Jay Teachman, of Western Washington University, said there could be several reasons behind the statistic. For instance, financial independence makes it easier for women to find a way out of an unhappy marriage. Dented egos - of both sexes - may also play a role. 
西华盛顿大学的杰伊·蒂奇曼说,这一数据背后可能有几方面的原因。例如,经济独立让女性更容易找到摆脱不幸婚姻的方法。自尊心受挫——双方皆有——也可能是其中一个原因。
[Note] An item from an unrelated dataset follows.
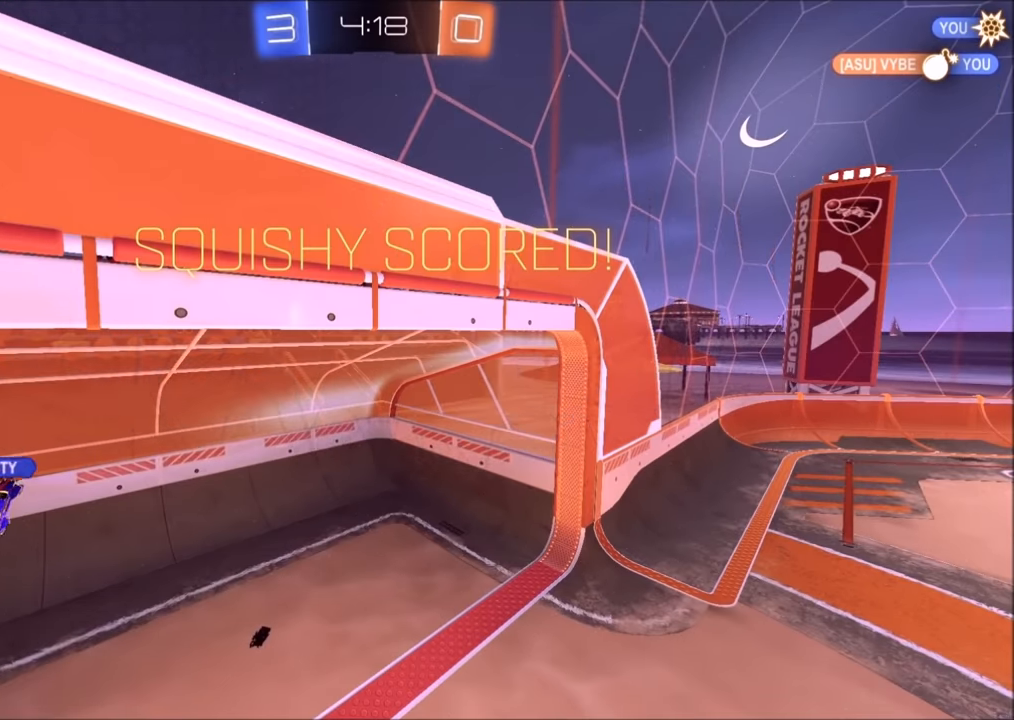
{"buttons": [], "left_stick": "center", "right_stick": "center", "events": []}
Professor Teachman said: ‘There may be “wounded pride” on the part of the male that may lead to tension in the relationship. It may also be the case that some women react negatively to a mate that does not earn as much as themselves.’
 蒂奇曼教授说:“男性‘自尊心受损’可能导致双方关系紧张。还可能出现的情况是,有些女性对挣得比她们少的伴侣态度消极。”

A sudden increase in hours worked was also linked to marriage break downs, the Journal Of Family Issues reports. 
美国《家庭心理学期刊》有文章报道称,工作时间的突然延长也同婚姻破裂相关。

Examples of the phenomenon include the collapse of Kate Winslet’s marriage to Jim Threapleton, an assistant film director, in 2001, which was blamed on the actress’s burgeoning movie career. 
这种现象的其中一例是2001年凯特・温斯莱特同助理导演吉姆·塞普莱顿的婚姻破裂,他们的婚姻失败被归咎于这位女演员电影事业的突飞猛进。
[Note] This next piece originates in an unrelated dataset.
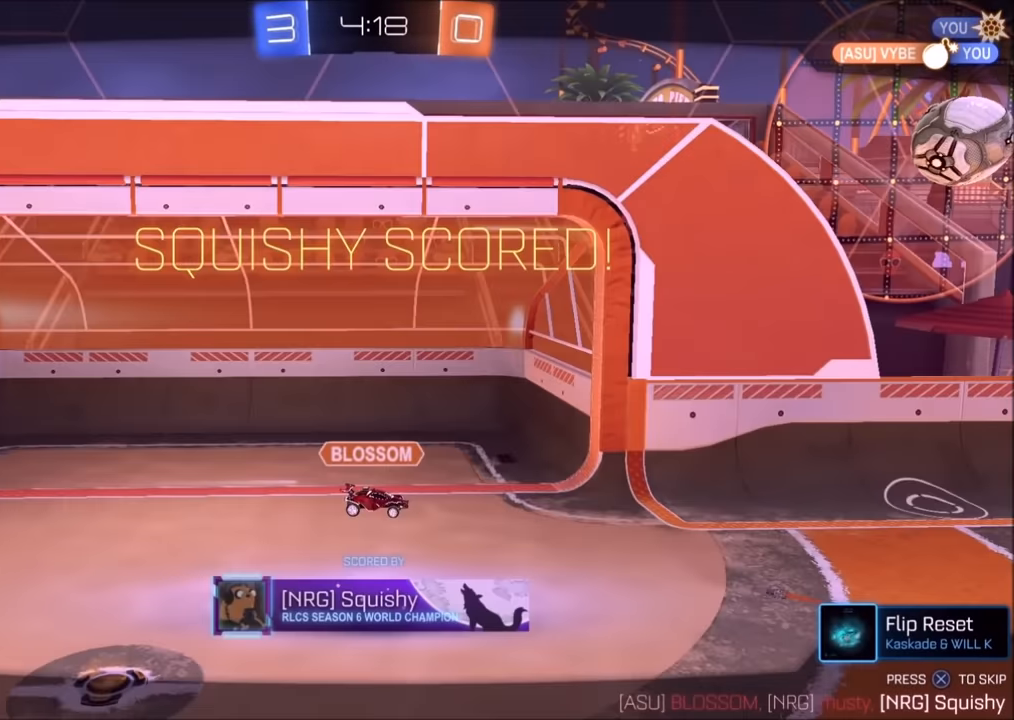
{"buttons": [], "left_stick": "center", "right_stick": "center", "events": []}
And this year when singer Charlotte Church separated from her rugby player fiance Gavin Henson friends pointed out that he earned much less than her. 
今年,歌手夏洛特·丘奇同她的橄榄球手未婚夫加文·汉森分手了,朋友们指出,他挣钱比她少得多。

For a happy marriage, Professor Teachman recommends a 60:40 split in income, with the husband being the highest earner. 
关于幸福的婚姻,蒂奇曼教授建议男女收入比应为60:40,而且丈夫应是赚钱最多的那个。 
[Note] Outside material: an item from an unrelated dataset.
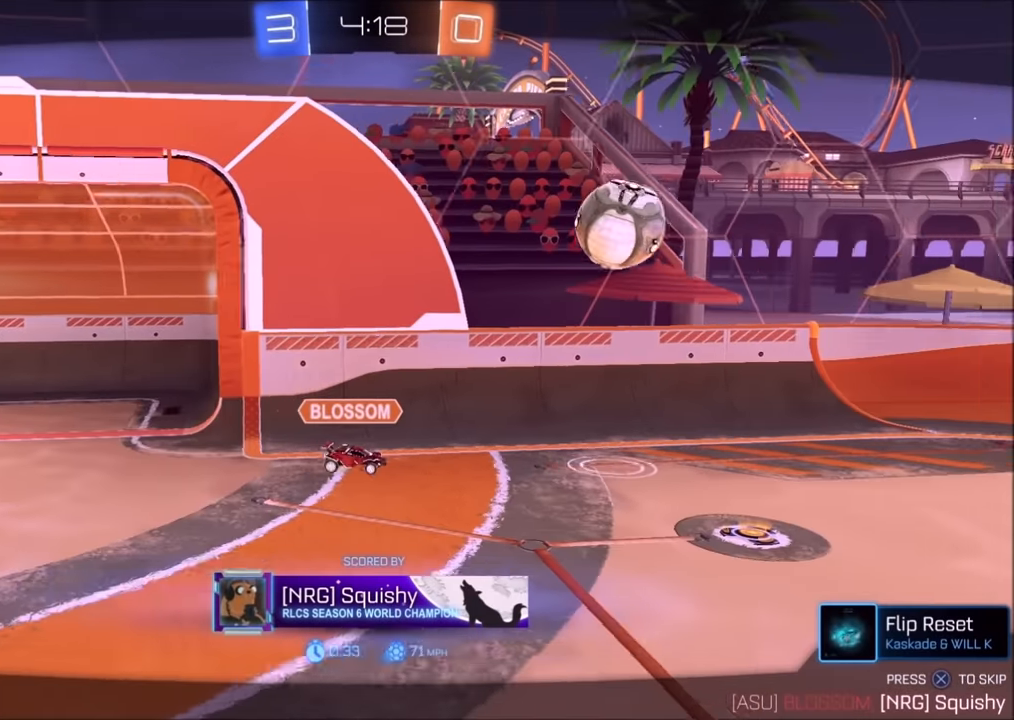
{"buttons": ["R1"], "left_stick": "center", "right_stick": "center", "events": [[133, "CROSS", "down"], [233, "CROSS", "up"], [433, "R1", "down"]]}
His findings chime with a recent American study which reported that men who are financially dependent on their other halves are more likely to be unfaithful - and the greater the earning gap the more likely the man is to cheat.
他的发现和近日发布的一项美国研究相似,该研究指出,那些在经济上依赖另一半的男性更易出轨——而且收入差距越大,男性出轨的可能性越大。 

For instance, house husbands whose wives worked all day were five times more likely to have an affair than those who contributed an equal amount of money to the partnership. Low-earning men may use an affair as a way of reasserting their masculinity.
例如,那些妻子整天工作的家庭妇男,同那些与妻子赚钱相当的男性相比,有外遇的几率要大五倍。收入低的男性可能会将婚外情作为重树男子汉气概的一种方式。